ALERTE DECEMBRE 2019 : LES INCOTERMS 2020 SONT ARRIVES…

La Chambre de Commerce Internationale vient de publier son ouvrage décennal incluant les Incoterms 2020 ou plus précisément « Les règles ICC pour l’utilisation des termes commerciaux nationaux et internationaux » (ICC Publication n°723EF). Codifiés depuis 1936, ces termes commerciaux standards  (FOB, EXW,…) succèdent à la dernière version qui datait de 2010.

Au regard du Droit des usages, ce livre de belle qualité appelle quatre brèves observations :

1. L’ouvrage évite toujours soigneusement de qualifier les Incoterms d’usages du commerce international. Ce silence surprend dans la mesure où cette qualification fait toujours débat.  Dans son ouvrage de référence, Emmanuel Jolivet avait écarté cette option (Les incoterms : étude d’une norme du commerce international, Bibliothèque du droit de l’entreprise, Litec 2003, p. 374). Dans un arrêt de 2011, la CJUE l’avait retenue (CJUE 9 juin 2011, Aff. C-87/10, ElectroSteel Europe c. Edil Centro SpA). Cette qualification emporterait bien des conséquences et notamment la possibilité d’appliquer les règles issues des Incoterms même en l’absence d’une référence régulière aux règles de la CCI.  Peut-être en 2030 …. 

2.  Les Incoterms 2020 ne se prononcent pas davantage sur la difficulté du moment tenant à la question de déterminer laquelle des règles doit prévaloir de celle officielle figurant dans l’ouvrage ou de celle, différente, qui découlerait d’un usage que les parties aurait adopté de facto. Devant cette difficulté, la Cour de cassation a récemment donne priorité à la règle découlant de l’usage effectivement adopté par les parties (Cass. com. 28 mars 2018, n°16-24267 et arrêt sur renvoi: CA Paris 21 mai 2019, n°18/15764).

3. Les Incoterms 2020 font de nombreuses références aux usages dans pratiquement chacun des 11 Incoterms. 

- C’est le cas en matière d’emballages. L’article A8 relatif à l’Incoterm Ex Works (A l’usine) dispose que « Le vendeur doit, à ses propres frais, emballer les marchandises sauf s’il est d’usage dans la profession de transporter ce type de marchandises vendues sans emballage… ». 

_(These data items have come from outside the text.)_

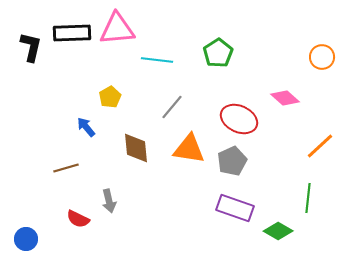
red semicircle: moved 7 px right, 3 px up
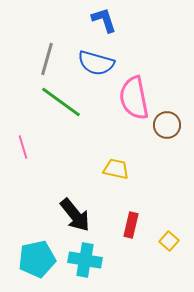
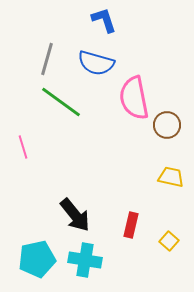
yellow trapezoid: moved 55 px right, 8 px down
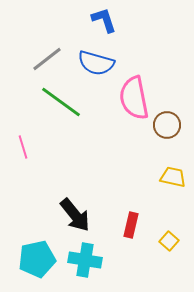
gray line: rotated 36 degrees clockwise
yellow trapezoid: moved 2 px right
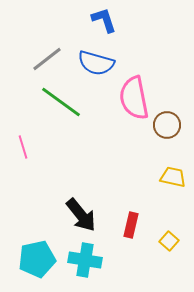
black arrow: moved 6 px right
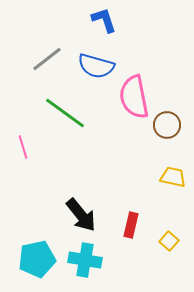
blue semicircle: moved 3 px down
pink semicircle: moved 1 px up
green line: moved 4 px right, 11 px down
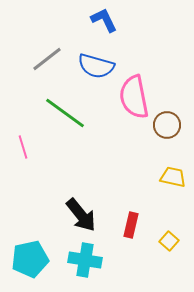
blue L-shape: rotated 8 degrees counterclockwise
cyan pentagon: moved 7 px left
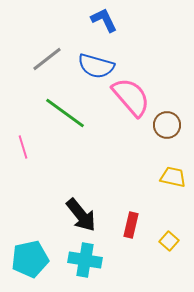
pink semicircle: moved 3 px left; rotated 150 degrees clockwise
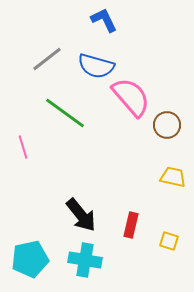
yellow square: rotated 24 degrees counterclockwise
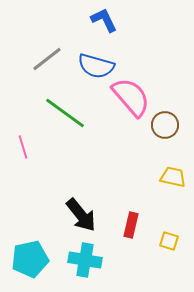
brown circle: moved 2 px left
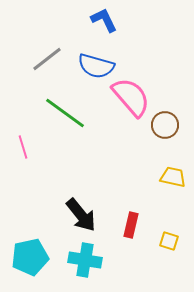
cyan pentagon: moved 2 px up
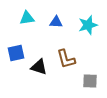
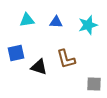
cyan triangle: moved 2 px down
gray square: moved 4 px right, 3 px down
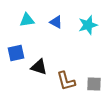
blue triangle: rotated 24 degrees clockwise
brown L-shape: moved 22 px down
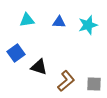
blue triangle: moved 3 px right; rotated 24 degrees counterclockwise
blue square: rotated 24 degrees counterclockwise
brown L-shape: rotated 115 degrees counterclockwise
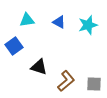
blue triangle: rotated 24 degrees clockwise
blue square: moved 2 px left, 7 px up
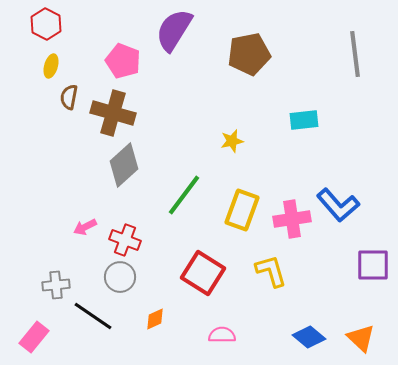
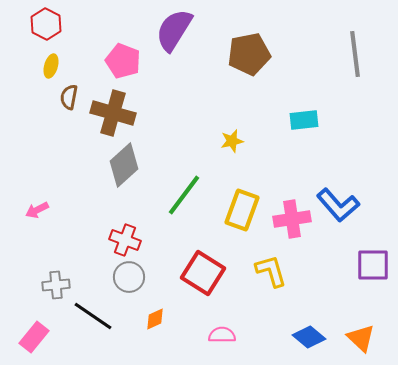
pink arrow: moved 48 px left, 17 px up
gray circle: moved 9 px right
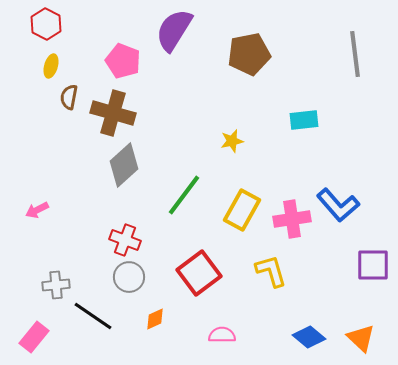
yellow rectangle: rotated 9 degrees clockwise
red square: moved 4 px left; rotated 21 degrees clockwise
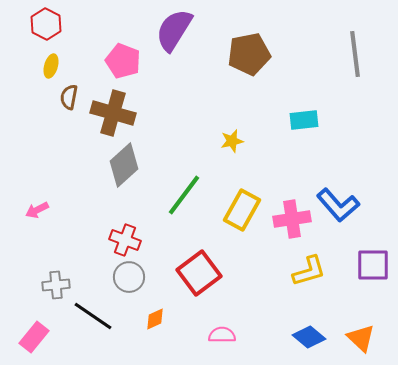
yellow L-shape: moved 38 px right; rotated 90 degrees clockwise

- C’est aussi le cas s’agissant des dispositions du contrat de transport que l’une ou l’autre des parties doit conclure. L’article A4 de l’Incoterm  « CPT » (…sic) (pour Carriage Paid To)(Port payé jusqu’à) indique que le contrat de transport que devra conclure le vendeur « doit être conclu selon les termes habituels, aux frais du vendeur et doit prévoir le transport par l‘itinéraire habituel et selon les usages ».  

- C’est également le cas à propos de la livraison des marchandises dans le célèbre Incoterm FOB (Franco à bord) dont l’article A2 nous indique que la livraison s’effectue « selon les usages du port ». 

- Enfin, la question des documents qui devront être fournis avec la marchandise mobilise aussi les usages.  L’Incoterm CIF (Coût, Assurance et Frêt) dispose ainsi que « tout document devant être fourni par l’acheteur peut l’être sous forme papier ou électronique tel que convenu entre les parties ou, en l’absence d’accord, selon les usages ». On l’aura compris, en dépit de l’uniformisation du commerce mondial, les usages résistent bien….  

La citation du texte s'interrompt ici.